- [WORK REQUIRED]: Pull out every line of the records that contains the string "represents", matching case exactly.

----- DATA LISTING -----

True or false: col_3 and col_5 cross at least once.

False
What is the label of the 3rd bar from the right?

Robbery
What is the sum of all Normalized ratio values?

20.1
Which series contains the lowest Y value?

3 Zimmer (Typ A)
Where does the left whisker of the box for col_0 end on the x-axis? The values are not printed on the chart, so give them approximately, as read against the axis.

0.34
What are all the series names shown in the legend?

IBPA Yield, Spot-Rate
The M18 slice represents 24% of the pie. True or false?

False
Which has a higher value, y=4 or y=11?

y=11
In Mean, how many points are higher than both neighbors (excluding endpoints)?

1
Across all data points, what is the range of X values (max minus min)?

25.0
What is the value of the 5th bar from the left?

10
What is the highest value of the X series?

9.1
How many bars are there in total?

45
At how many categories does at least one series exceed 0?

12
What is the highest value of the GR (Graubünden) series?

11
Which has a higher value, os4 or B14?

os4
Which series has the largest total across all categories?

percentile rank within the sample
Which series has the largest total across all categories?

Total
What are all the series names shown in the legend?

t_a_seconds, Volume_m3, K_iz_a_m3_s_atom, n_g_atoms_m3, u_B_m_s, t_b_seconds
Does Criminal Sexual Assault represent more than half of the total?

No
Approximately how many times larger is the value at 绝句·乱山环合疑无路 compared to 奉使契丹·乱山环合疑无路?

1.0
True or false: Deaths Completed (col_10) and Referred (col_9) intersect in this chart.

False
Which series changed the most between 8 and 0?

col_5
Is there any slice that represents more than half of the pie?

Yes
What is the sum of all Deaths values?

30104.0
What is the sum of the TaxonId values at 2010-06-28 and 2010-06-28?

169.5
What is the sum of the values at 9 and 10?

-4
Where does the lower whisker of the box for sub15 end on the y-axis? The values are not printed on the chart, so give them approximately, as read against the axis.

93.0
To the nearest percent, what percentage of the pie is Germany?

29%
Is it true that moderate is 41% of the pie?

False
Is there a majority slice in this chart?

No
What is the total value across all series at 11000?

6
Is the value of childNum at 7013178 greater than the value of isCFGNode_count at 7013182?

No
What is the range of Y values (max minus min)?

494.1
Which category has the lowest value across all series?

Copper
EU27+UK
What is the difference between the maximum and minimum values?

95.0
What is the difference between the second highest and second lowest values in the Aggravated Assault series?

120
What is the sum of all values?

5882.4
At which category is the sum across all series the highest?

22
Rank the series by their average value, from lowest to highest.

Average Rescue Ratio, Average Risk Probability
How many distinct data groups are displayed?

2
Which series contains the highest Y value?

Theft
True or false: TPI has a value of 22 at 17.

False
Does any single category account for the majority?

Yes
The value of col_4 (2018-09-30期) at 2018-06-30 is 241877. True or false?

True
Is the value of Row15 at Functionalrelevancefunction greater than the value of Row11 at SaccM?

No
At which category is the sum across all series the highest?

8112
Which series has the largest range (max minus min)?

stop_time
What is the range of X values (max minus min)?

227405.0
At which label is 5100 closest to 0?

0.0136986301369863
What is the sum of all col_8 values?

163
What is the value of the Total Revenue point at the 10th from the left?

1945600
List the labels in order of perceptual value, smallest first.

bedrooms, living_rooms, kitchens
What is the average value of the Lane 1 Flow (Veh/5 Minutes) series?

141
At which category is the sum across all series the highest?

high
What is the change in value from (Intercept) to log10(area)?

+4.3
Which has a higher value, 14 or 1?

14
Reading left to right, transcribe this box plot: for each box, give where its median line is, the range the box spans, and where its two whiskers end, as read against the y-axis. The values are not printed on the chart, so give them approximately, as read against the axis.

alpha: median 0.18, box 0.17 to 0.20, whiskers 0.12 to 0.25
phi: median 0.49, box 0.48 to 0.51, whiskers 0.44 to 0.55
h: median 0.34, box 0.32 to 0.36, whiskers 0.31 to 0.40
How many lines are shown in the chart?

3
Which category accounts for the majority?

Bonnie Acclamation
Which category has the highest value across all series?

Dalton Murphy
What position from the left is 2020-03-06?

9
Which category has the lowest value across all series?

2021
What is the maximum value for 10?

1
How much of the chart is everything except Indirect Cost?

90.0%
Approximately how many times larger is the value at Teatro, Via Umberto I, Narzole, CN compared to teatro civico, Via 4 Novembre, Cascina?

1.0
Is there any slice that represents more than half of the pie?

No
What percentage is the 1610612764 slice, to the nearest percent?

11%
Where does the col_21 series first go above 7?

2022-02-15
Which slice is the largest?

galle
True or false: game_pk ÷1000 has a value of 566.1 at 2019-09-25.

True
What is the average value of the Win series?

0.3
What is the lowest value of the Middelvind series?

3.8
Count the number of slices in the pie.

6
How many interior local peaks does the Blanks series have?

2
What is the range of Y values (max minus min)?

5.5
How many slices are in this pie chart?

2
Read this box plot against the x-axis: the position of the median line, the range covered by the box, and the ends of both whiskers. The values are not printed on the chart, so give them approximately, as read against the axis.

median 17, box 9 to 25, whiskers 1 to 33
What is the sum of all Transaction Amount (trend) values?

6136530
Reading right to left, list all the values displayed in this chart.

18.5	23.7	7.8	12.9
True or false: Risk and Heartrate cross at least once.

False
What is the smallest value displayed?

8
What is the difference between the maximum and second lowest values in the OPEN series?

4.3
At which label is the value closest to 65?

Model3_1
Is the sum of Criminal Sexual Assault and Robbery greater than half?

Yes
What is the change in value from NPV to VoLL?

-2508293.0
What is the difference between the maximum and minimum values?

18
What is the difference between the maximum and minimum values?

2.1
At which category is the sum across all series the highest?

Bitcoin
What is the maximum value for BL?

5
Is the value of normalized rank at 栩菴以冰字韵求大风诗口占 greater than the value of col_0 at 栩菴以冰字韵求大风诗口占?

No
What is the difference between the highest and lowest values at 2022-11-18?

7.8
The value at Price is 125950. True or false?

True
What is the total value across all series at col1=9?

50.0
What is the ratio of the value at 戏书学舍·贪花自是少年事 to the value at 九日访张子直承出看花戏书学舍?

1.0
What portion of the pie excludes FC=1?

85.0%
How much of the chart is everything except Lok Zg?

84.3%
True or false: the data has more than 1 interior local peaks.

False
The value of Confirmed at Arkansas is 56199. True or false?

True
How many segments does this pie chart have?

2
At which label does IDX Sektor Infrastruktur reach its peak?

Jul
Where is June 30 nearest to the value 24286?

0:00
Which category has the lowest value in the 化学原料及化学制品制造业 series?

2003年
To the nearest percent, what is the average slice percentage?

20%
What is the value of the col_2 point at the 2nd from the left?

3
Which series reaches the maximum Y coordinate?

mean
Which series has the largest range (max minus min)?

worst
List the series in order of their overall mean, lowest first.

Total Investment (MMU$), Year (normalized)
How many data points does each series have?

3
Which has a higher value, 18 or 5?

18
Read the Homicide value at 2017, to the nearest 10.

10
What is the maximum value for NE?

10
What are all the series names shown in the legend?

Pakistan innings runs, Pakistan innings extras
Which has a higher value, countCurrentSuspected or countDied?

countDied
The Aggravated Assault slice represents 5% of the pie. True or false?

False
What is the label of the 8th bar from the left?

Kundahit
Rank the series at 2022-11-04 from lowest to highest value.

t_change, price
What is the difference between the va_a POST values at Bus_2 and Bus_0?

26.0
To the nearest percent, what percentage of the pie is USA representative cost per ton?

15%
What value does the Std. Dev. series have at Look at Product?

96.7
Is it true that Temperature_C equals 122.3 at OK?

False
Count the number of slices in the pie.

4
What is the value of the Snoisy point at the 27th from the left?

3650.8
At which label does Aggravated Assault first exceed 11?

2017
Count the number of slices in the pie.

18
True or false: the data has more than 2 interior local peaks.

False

-----

- [OUTPUT BELOW]:
The M18 slice represents 24% of the pie. True or false?
Is there any slice that represents more than half of the pie?
Is there any slice that represents more than half of the pie?
The Aggravated Assault slice represents 5% of the pie. True or false?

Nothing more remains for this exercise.